For a point guard in basketball, the foremost responsibility on court is traditionally in playmaking and facilitating. Talented and multifaceted scorers are the shades of paint at the position’s artistic disposal.
These days Ricky Rubio, the Spanish point guard well-known for his passing creativity and ambition, suddenly has one of the richest palettes in the NBA on hand. And he can't wait to start experimenting with it.
Rubio is in Dubai this week, along with former pro Peja Stojakovic, teaching kids his craft at the BasicBall Academy at Dubai Sports World. It’s a moment of relative downtime and relaxation ahead of training camp in September and the early October beginning of pre-season.
Then he has serious work to get down to with the Timberwolves.
PHOTO GALLERY: NBA's Ricky Rubio and Peja Stojakovic conduct clinics at Dubai Sports World
It’s an exciting time in Minnesota, with the arrival of the top 2015 draft pick, Karl-Anthony Towns, and the continued development of Andrew Wiggins. Complementing young talents like Zach LaVine, Gorgui Dieng, Anthony Bennett and Shabazz Muhammad give the team the sort of potential it hasn’t had in years. And it will be Rubio’s job, as the on-floor visionary, to put it all together in some meaningful way.
“I’m so excited for this upcoming season,” the 24-year-old fifth pick of the 2009 draft said on Tuesday at Dubai Sports World. “We have a lot of talent, we have a lot of future, but we have to start showing it now.”
The 2015/16 season won’t necessarily be pivotal for the Timberwolves – Towns is only 19, Wiggins 20, LaVine 20 – but it can be the start of something big for a club that hasn’t been to the play-offs in over a decade. And Rubio, naturally, would like to see the growth sooner than later.
“It’s early to talk about how the season’s gonna go,” he said, “but I like to dream big, like to set high expectations.
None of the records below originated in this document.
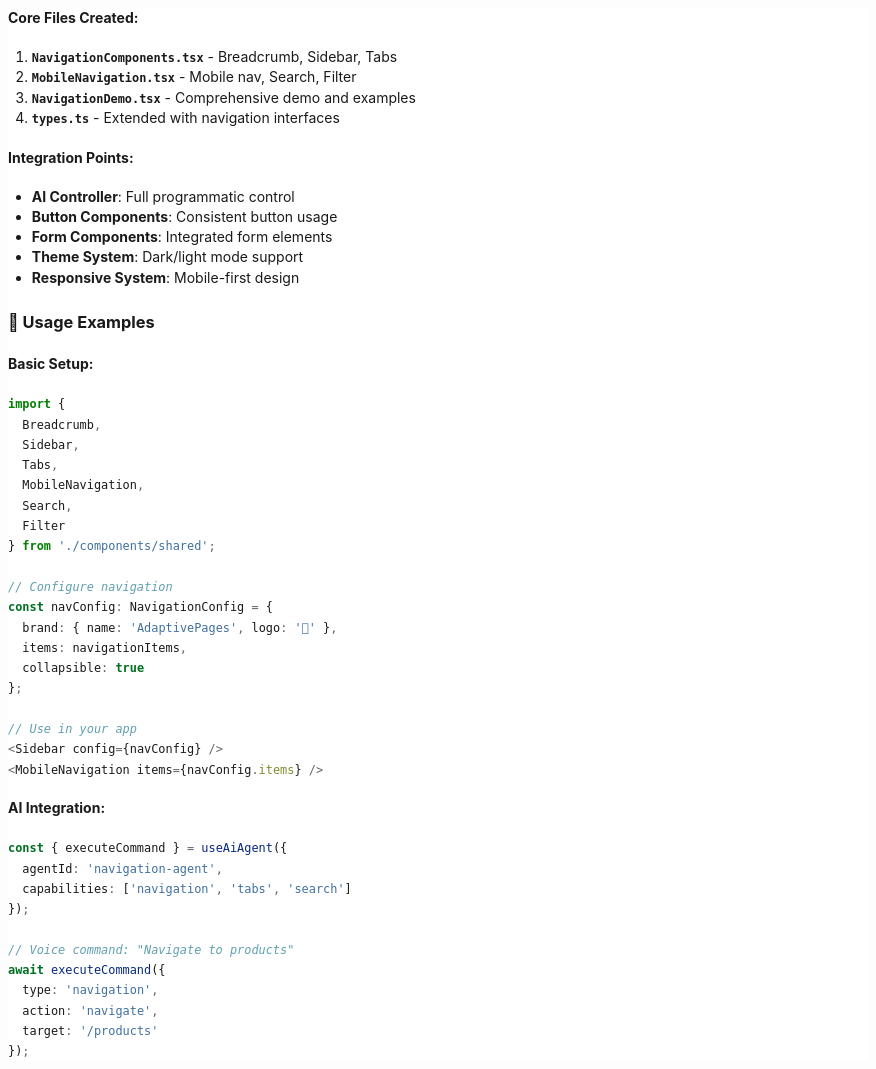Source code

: #### **Core Files Created:**
1. **`NavigationComponents.tsx`** - Breadcrumb, Sidebar, Tabs
2. **`MobileNavigation.tsx`** - Mobile nav, Search, Filter
3. **`NavigationDemo.tsx`** - Comprehensive demo and examples
4. **`types.ts`** - Extended with navigation interfaces

#### **Integration Points:**
- **AI Controller**: Full programmatic control
- **Button Components**: Consistent button usage
- **Form Components**: Integrated form elements
- **Theme System**: Dark/light mode support
- **Responsive System**: Mobile-first design

### 🚀 Usage Examples

#### **Basic Setup:**
```typescript
import { 
  Breadcrumb, 
  Sidebar, 
  Tabs, 
  MobileNavigation, 
  Search, 
  Filter 
} from './components/shared';

// Configure navigation
const navConfig: NavigationConfig = {
  brand: { name: 'AdaptivePages', logo: '🚀' },
  items: navigationItems,
  collapsible: true
};

// Use in your app
<Sidebar config={navConfig} />
<MobileNavigation items={navConfig.items} />
```

#### **AI Integration:**
```typescript
const { executeCommand } = useAiAgent({
  agentId: 'navigation-agent',
  capabilities: ['navigation', 'tabs', 'search']
});

// Voice command: "Navigate to products"
await executeCommand({
  type: 'navigation',
  action: 'navigate',
  target: '/products'
});
```
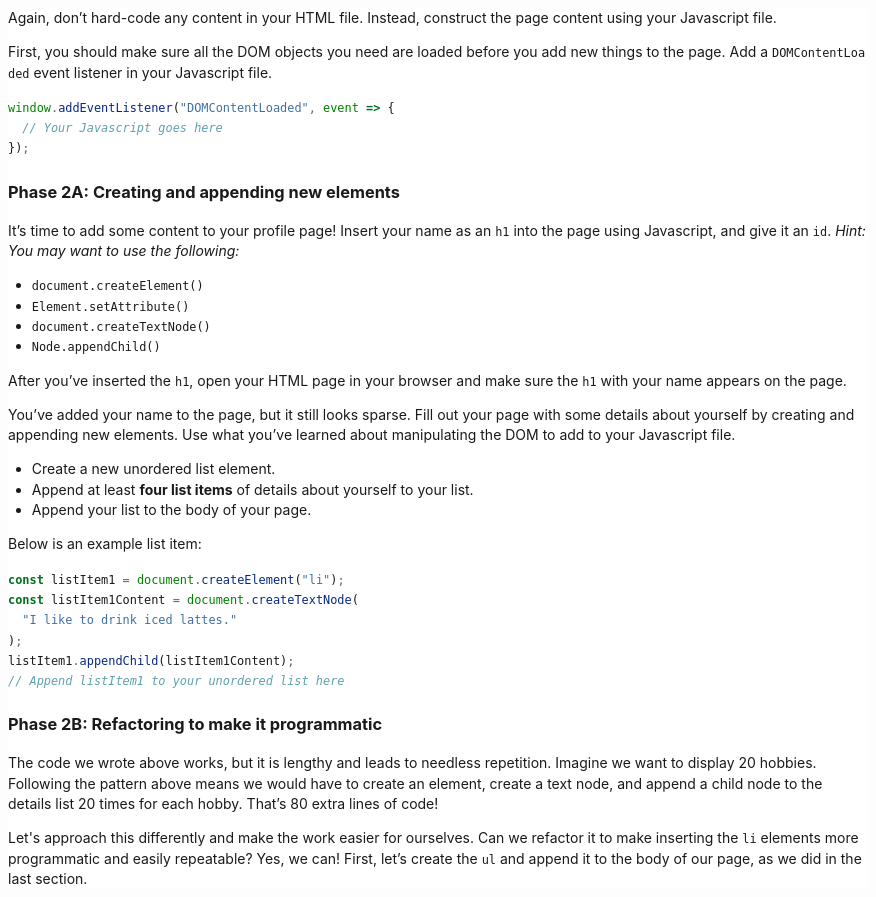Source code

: Again, don’t hard-code any content in your HTML file. Instead, construct the
page content using your Javascript file.

First, you should make sure all the DOM objects you need are loaded before you
add new things to the page. Add a `DOMContentLoaded` event listener in your
Javascript file.

```js
window.addEventListener("DOMContentLoaded", event => {
  // Your Javascript goes here
});
```

### Phase 2A: Creating and appending new elements

It’s time to add some content to your profile page! Insert your name as an `h1`
into the page using Javascript, and give it an `id`. _Hint: You may want to use
the following:_

- `document.createElement()`
- `Element.setAttribute()`
- `document.createTextNode()`
- `Node.appendChild()`

After you’ve inserted the `h1`, open your HTML page in your browser and make
sure the `h1` with your name appears on the page.

You’ve added your name to the page, but it still looks sparse. Fill out your
page with some details about yourself by creating and appending new elements.
Use what you’ve learned about manipulating the DOM to add to your Javascript
file.

- Create a new unordered list element.
- Append at least **four list items** of details about yourself to your list.
- Append your list to the body of your page.

Below is an example list item:

```js
const listItem1 = document.createElement("li");
const listItem1Content = document.createTextNode(
  "I like to drink iced lattes."
);
listItem1.appendChild(listItem1Content);
// Append listItem1 to your unordered list here
```

### Phase 2B: Refactoring to make it programmatic

The code we wrote above works, but it is lengthy and leads to needless
repetition. Imagine we want to display 20 hobbies. Following the pattern above
means we would have to create an element, create a text node, and append a child
node to the details list 20 times for each hobby. That’s 80 extra lines of code!

Let's approach this differently and make the work easier for ourselves. Can we
refactor it to make inserting the `li` elements more programmatic and easily
repeatable? Yes, we can! First, let’s create the `ul` and append it to the body
of our page, as we did in the last section.
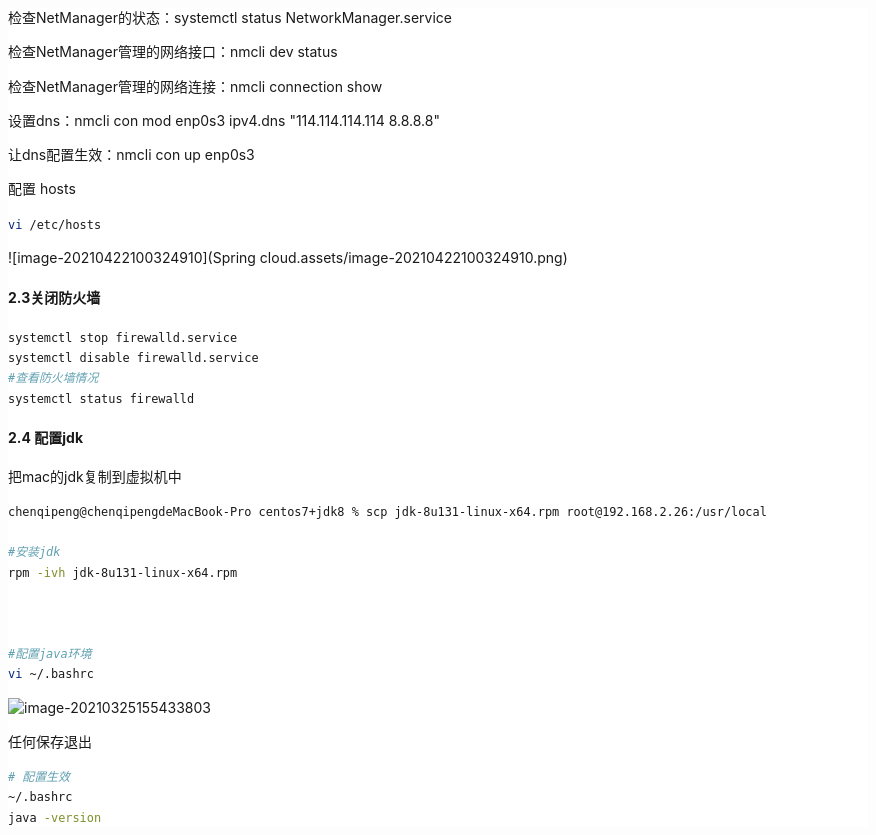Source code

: 检查NetManager的状态：systemctl status NetworkManager.service

检查NetManager管理的网络接口：nmcli dev status 

检查NetManager管理的网络连接：nmcli connection show

设置dns：nmcli con mod enp0s3 ipv4.dns "114.114.114.114 8.8.8.8"

让dns配置生效：nmcli con up enp0s3



配置 hosts

```bash
vi /etc/hosts
```



![image-20210422100324910](Spring cloud.assets/image-20210422100324910.png)



#### 2.3关闭防火墙

```bash
systemctl stop firewalld.service
systemctl disable firewalld.service
#查看防火墙情况
systemctl status firewalld 
```





#### 2.4 配置jdk

把mac的jdk复制到虚拟机中

```bash
chenqipeng@chenqipengdeMacBook-Pro centos7+jdk8 % scp jdk-8u131-linux-x64.rpm root@192.168.2.26:/usr/local

#安装jdk
rpm -ivh jdk-8u131-linux-x64.rpm  



#配置java环境
vi ~/.bashrc
```



![image-20210325155433803](https://gitee.com/iupikachu/img/raw/master/img/20210325160231.png)



任何保存退出

```bash
# 配置生效
~/.bashrc
java -version
```
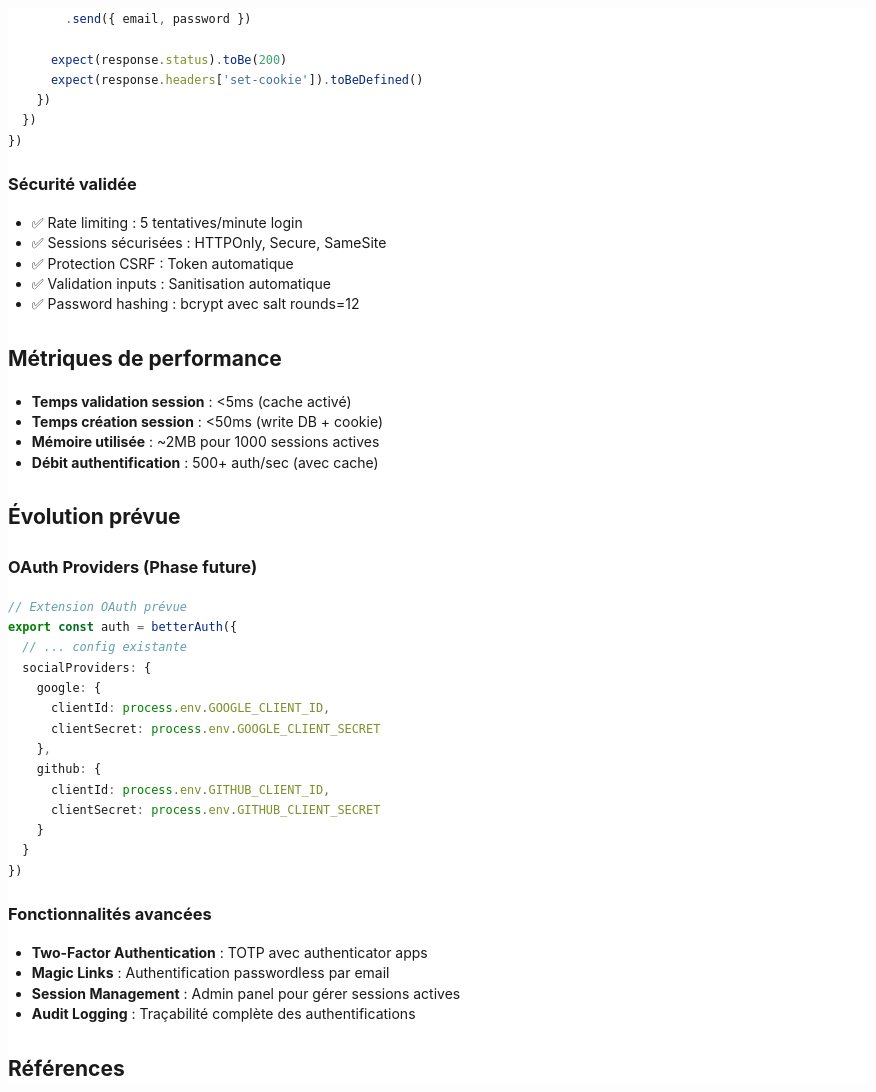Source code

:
 ```typescript
        .send({ email, password })
      
      expect(response.status).toBe(200)
      expect(response.headers['set-cookie']).toBeDefined()
    })
  })
})
```

### Sécurité validée
- ✅ Rate limiting : 5 tentatives/minute login
- ✅ Sessions sécurisées : HTTPOnly, Secure, SameSite
- ✅ Protection CSRF : Token automatique
- ✅ Validation inputs : Sanitisation automatique
- ✅ Password hashing : bcrypt avec salt rounds=12

## Métriques de performance

- **Temps validation session** : <5ms (cache activé)
- **Temps création session** : <50ms (write DB + cookie)
- **Mémoire utilisée** : ~2MB pour 1000 sessions actives
- **Débit authentification** : 500+ auth/sec (avec cache)

## Évolution prévue

### OAuth Providers (Phase future)
```typescript
// Extension OAuth prévue
export const auth = betterAuth({
  // ... config existante
  socialProviders: {
    google: {
      clientId: process.env.GOOGLE_CLIENT_ID,
      clientSecret: process.env.GOOGLE_CLIENT_SECRET
    },
    github: {
      clientId: process.env.GITHUB_CLIENT_ID,
      clientSecret: process.env.GITHUB_CLIENT_SECRET  
    }
  }
})
```

### Fonctionnalités avancées
- **Two-Factor Authentication** : TOTP avec authenticator apps
- **Magic Links** : Authentification passwordless par email  
- **Session Management** : Admin panel pour gérer sessions actives
- **Audit Logging** : Traçabilité complète des authentifications

## Références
And I think it’s time we make the play-offs.”
His job now might be one of the most envious in all of basketball. Wiggins, the top overall pick last season, is as explosive a talent as any to come around in the last few years. A leaper, an audacious attacker and a wing who just scratched the surface of his talent last season winning the rookie of the year award while scoring 17.1 points per game. Towns is a fleet-footed 6ft 11in game-changer, sure around the basket in a traditional big-man’s role with the additional skill to play the game from the outside in, shooting and driving with the strength of his 250-pound frame with the touch and speed of someone five inches shorter and 50 pounds lighter.
“I met him during the summer, I was in Minnesota and I saw him working out. He has a lot of talent, not just as a big guy,” Rubio said of Towns. “He can shoot the ball very well, I think we can play the pick-and-pop very well. Nowadays in the NBA that’s one of the keys to being a good team.”
He called Wiggins a “special player” as well.
“He especially is an awesome person, a special player, he has a lot of talent and can score in a lot of ways so it’s great for me to play with them.”
Rubio has always prided himself on his passing and his vision – “those are my strengths” he said – and after an injury-hit 2014/15, he said he’s healthy and “can start feeling like a player again” with a Timberwolves team that has coalesced around him into maybe the most tantalisingly projectable in the league.
“We just have to build our chemistry and rapport in training camp,” he said. “The team is built around a lot of talent, but with a point guard who can pass the ball and set up my teammates. I feel pretty well in that scenario.
“No doubt they have a lot of talent, but now they have to show it. So it’s something I’m there to help them with. I have my experience, I’ve been in the league for four years, this is my fifth, and I can share with them and try to get them better.”
Getting Minnesota not just better, but into real contention, will be an uphill climb at best in the stacked Western Conference, with realistically probably only one play-off spot up for grabs. They finished 16-66, the worst record in the league. They were nearly 30 wins away from eighth-seeded New Orleans.
The post-season within that context is still, most likely, a fair reach. But with Towns and Wiggins – and a healthy Rubio – it’s also not blatantly impossible anymore.
Every summer, on every team, just about every player will talk about play-offs. For the first time in his career though, Ricky Rubio can speak about high expectations and dreaming big with realistic tailwinds inflecting genuine self-assuredness in his talk of play-offs.